湖底市場に、かつてない『植生占有』の危機が到来している。これまで光合成効率の最適化を競い合ってきたマリモコミュニティだが、近年、急速に勢力を拡大する水草「マツモ」による、湖底の固定資産(平坦な岩盤)の強奪が深刻化している。マツモは、複雑に枝分かれした自らの体をマリモに絡みつかせ、物理的に日光を遮断する『影の地政学』を駆使。マリモにとっては光合成という唯一の収益源を封じる、極めて悪質な「営業妨害」だ。一部の投資家マリモは、このマツモの急成長を「緑の買収工作」と断じ、湖底銀行に対して緊急の防衛的規制措置を求めている。このままでは、美しい球体として光を享受してきたマリモたちが、栄養失調という名の経営破綻に追い込まれるのは時間の問題だ。
もともと湖底市場では、光合成の効率を証券化した「光合成債」が流通しており、日照時間の長さがそのままマリモの資産価値に直結してきた。しかし、マツモの侵食は単なる縄張り争いを超え、マリモの球体維持コストを激増させている。絡まった水草を解くために過剰な回転エネルギーを消費せざるを得ないため、多くの個体が『デフレ・スパイラル』ならぬ『回転不足による腐敗』へ転落。湖底市場の監視委員会は、マツモを「非合法な競合他社」と見なし、強制的な間引き作業を検討しているが、水草側の「生態系の一部である」という主張により、議論は紛糾しているのが現状だ。

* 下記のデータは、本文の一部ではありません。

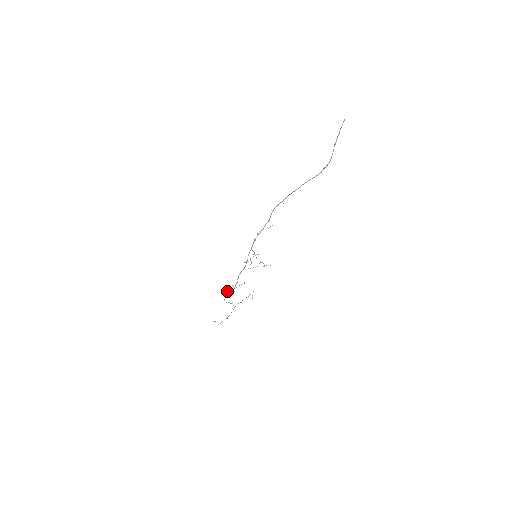
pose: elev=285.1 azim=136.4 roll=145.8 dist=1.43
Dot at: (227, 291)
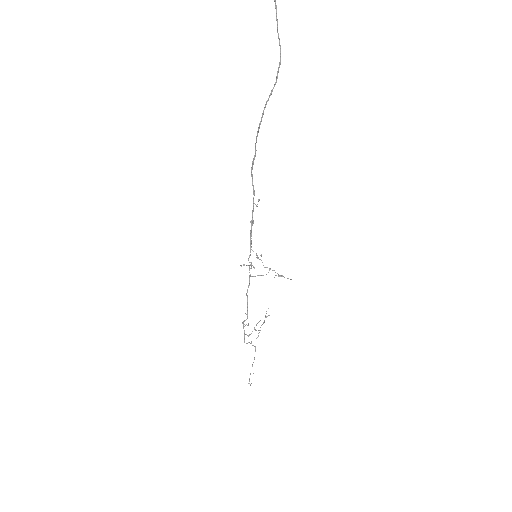
Dot at: (243, 325)
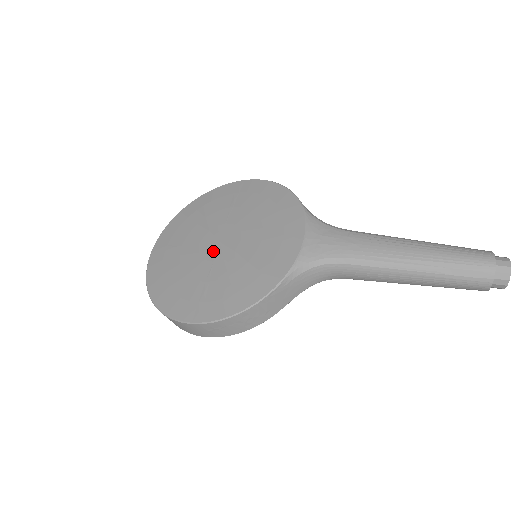
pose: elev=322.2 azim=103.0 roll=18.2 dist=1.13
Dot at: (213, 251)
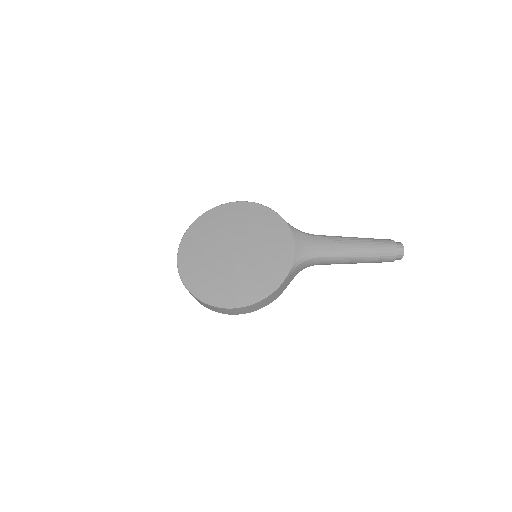
Dot at: (232, 257)
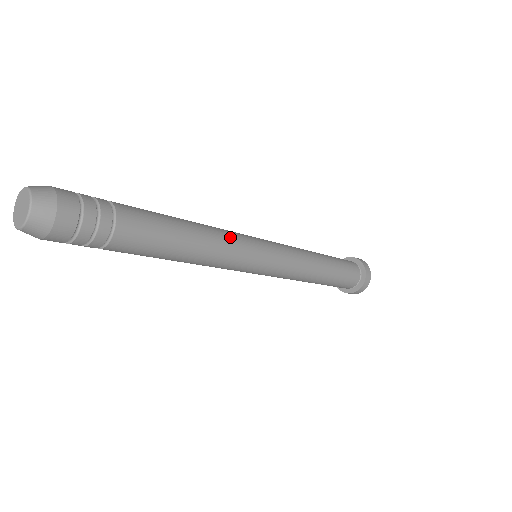
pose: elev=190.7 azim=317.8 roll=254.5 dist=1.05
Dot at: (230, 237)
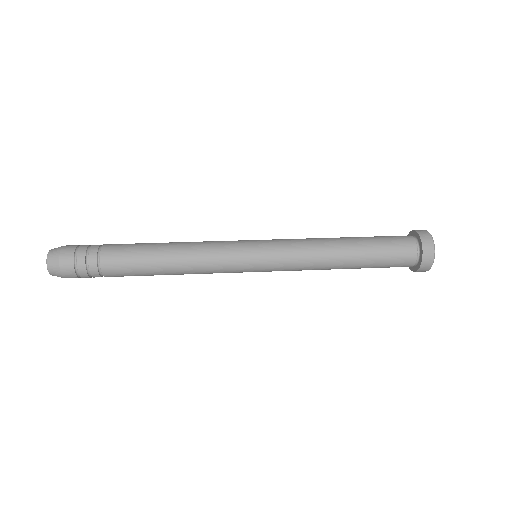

今回の騒動の背景には、湖水温度の上昇に伴う栄養分の偏在がある。本来、光を奪い合う必要のなかった種族間での資源の取り合いが激化しており、マツモの繁殖力は、過去のどの投機的バブルよりも破壊的である。学術筋からは「マツモとの共生によるハイブリッド経営」を模索する声も上がっているが、球体の純度を守りたい伝統的なマリモ層からの猛反発は避けられないだろう。市場関係者は「次は岩石への固着権そのものが剥奪される」と警鐘を鳴らしており、湖底経済のパラダイムシフトが今、まさに起きようとしている。
このニュースを受け、湖底市場では「球体純粋主義」を掲げる保守派が、マツモの駆除を訴えるデモを連日開催している。「マツモが来たせいで、うちの光合成効率が3割減った」「あれは単なる草じゃない、私たちの資産を食いつぶす悪徳金融屋だ」といった悲鳴が絶えない。その一方で、一部の革新派マリモからは「マツモの巻き付きを利用して、水流に流されにくい体勢を維持できる」という驚きのポジティブ思考も飛び出しており、市場の混乱は深まるばかりだ。今後、この緑の侵略者とどう折り合いをつけていくのか、次世代の湖底経済の生き残りがかかっている。